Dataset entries
◆ ◆ ◆ ◆ ◆ ◆ ◆

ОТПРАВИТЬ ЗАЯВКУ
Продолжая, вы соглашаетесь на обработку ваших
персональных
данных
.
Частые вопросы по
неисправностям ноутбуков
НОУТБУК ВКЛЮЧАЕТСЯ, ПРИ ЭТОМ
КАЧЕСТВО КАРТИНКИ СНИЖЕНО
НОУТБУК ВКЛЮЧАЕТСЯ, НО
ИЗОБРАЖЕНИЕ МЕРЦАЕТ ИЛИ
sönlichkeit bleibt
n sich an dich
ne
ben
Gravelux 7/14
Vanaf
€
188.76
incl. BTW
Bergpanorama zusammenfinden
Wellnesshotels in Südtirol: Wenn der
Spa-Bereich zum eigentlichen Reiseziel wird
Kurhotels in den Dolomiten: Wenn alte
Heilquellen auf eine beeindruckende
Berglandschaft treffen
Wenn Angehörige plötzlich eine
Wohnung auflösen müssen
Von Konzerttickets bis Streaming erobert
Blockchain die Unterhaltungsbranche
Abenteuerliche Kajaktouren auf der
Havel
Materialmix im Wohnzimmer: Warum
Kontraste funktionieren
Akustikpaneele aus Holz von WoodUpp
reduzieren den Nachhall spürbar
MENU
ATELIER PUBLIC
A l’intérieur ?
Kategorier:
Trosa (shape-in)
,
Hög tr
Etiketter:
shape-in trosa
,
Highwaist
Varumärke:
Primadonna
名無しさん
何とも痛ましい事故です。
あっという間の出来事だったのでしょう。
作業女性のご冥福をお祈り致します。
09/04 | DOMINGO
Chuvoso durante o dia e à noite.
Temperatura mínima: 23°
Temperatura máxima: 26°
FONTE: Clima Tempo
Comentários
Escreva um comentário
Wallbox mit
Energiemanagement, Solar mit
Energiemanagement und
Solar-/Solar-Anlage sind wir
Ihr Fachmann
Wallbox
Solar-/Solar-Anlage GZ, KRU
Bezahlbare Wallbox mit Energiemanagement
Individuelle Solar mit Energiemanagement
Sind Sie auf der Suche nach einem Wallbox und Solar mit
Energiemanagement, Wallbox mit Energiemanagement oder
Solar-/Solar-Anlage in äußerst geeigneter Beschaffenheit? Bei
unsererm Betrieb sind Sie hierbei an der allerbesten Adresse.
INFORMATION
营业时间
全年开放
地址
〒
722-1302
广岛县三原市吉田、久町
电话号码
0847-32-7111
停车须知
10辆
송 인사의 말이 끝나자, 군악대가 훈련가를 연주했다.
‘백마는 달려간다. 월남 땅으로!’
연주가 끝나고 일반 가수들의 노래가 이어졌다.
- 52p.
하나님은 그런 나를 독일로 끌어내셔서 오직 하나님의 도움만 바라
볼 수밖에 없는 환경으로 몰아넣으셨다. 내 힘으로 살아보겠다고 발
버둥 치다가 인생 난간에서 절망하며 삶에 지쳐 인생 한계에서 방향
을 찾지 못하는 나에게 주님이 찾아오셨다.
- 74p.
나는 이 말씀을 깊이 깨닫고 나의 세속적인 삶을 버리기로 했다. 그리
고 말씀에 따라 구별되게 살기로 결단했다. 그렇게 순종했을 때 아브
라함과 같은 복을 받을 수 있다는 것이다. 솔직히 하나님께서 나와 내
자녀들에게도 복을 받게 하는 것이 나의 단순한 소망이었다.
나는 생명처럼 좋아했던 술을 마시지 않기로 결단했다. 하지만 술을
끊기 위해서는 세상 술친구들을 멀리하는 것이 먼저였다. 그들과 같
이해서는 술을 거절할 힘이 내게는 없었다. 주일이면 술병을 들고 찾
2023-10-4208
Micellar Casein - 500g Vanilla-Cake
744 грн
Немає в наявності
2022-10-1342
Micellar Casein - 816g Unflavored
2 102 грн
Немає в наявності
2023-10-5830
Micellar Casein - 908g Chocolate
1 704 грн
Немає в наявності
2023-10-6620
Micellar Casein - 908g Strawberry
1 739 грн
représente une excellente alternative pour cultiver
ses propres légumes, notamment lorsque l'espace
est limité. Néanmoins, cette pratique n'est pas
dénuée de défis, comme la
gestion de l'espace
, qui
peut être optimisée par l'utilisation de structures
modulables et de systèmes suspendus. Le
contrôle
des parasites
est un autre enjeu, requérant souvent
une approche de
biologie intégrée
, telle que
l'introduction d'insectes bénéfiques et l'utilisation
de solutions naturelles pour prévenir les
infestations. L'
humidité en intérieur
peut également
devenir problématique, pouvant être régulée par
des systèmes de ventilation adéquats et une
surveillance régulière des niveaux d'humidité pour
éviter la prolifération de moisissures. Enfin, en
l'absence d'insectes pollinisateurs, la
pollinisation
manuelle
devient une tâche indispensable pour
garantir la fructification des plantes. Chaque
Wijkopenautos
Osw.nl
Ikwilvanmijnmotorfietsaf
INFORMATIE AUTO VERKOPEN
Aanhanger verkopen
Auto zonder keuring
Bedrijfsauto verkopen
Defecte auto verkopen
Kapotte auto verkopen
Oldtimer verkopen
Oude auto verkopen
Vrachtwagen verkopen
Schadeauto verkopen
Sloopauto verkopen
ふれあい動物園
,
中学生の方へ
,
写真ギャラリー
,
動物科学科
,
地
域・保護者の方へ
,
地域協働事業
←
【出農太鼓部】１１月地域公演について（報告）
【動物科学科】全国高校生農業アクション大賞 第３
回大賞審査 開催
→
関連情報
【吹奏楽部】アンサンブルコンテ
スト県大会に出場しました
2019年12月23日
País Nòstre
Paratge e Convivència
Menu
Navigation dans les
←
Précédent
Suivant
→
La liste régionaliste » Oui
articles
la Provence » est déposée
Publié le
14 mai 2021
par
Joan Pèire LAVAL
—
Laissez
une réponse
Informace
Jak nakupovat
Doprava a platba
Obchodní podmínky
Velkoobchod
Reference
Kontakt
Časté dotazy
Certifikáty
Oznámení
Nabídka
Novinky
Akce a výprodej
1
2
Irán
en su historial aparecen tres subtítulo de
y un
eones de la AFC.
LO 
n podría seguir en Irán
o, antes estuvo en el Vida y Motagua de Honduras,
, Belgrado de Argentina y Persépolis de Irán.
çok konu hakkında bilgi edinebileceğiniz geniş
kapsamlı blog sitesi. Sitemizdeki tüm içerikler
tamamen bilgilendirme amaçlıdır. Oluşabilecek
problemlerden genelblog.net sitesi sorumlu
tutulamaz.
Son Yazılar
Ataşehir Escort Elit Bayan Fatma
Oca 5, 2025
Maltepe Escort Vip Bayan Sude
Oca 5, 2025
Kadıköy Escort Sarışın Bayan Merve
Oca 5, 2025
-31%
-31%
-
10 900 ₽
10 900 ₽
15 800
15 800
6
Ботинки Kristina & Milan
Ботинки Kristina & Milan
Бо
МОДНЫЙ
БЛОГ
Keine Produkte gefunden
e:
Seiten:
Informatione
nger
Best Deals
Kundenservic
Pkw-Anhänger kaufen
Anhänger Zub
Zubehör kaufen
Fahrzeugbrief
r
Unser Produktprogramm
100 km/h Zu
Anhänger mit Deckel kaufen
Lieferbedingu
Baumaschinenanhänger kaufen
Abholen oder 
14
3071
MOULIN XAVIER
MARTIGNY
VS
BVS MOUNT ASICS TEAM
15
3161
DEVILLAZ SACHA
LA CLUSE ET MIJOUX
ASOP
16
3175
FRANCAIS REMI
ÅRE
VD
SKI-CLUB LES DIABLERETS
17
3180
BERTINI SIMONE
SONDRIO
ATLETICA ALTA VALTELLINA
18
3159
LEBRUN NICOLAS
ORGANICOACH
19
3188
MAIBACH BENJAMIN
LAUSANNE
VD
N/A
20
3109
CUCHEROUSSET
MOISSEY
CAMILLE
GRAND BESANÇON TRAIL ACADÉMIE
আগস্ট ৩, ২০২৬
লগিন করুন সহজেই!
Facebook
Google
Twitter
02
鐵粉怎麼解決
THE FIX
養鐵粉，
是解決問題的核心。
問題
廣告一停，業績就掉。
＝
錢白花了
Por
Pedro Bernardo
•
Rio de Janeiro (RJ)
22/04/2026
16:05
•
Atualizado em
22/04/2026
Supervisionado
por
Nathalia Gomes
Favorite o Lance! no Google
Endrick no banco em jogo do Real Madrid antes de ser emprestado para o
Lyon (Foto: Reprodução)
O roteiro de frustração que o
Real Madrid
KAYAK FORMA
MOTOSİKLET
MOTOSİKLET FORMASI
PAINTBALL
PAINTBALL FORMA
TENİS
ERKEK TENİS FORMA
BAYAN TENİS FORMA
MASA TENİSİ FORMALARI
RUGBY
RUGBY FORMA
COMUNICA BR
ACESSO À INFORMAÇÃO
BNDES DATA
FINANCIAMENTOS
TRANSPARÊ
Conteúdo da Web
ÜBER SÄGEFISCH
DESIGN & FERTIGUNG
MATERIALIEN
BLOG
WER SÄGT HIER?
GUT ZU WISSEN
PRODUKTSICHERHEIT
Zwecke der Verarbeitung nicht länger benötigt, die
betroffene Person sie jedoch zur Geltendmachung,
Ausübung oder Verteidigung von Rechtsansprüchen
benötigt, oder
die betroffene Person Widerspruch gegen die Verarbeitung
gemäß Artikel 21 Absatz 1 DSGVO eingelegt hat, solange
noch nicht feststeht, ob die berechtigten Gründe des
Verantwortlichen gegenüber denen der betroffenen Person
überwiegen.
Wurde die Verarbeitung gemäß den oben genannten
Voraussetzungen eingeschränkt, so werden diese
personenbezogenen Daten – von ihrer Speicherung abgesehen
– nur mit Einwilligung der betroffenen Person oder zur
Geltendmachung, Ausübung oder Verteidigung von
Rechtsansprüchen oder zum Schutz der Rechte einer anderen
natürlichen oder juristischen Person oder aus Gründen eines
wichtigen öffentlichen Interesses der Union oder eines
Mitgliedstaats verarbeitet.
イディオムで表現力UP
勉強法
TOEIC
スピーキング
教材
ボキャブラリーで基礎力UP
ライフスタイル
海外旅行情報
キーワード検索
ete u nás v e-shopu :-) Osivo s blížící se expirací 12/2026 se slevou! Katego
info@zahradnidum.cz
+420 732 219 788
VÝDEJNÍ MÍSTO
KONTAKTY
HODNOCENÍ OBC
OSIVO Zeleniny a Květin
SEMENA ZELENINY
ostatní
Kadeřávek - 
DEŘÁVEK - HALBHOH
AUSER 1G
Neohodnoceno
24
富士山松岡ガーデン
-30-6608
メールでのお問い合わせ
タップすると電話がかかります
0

◆ ◆ ◆ ◆ ◆ ◆ ◆

> **Task requirements**
Figure out how many lines of the data hold "benötigt", and answer with the number only.

> **Expected answer**
2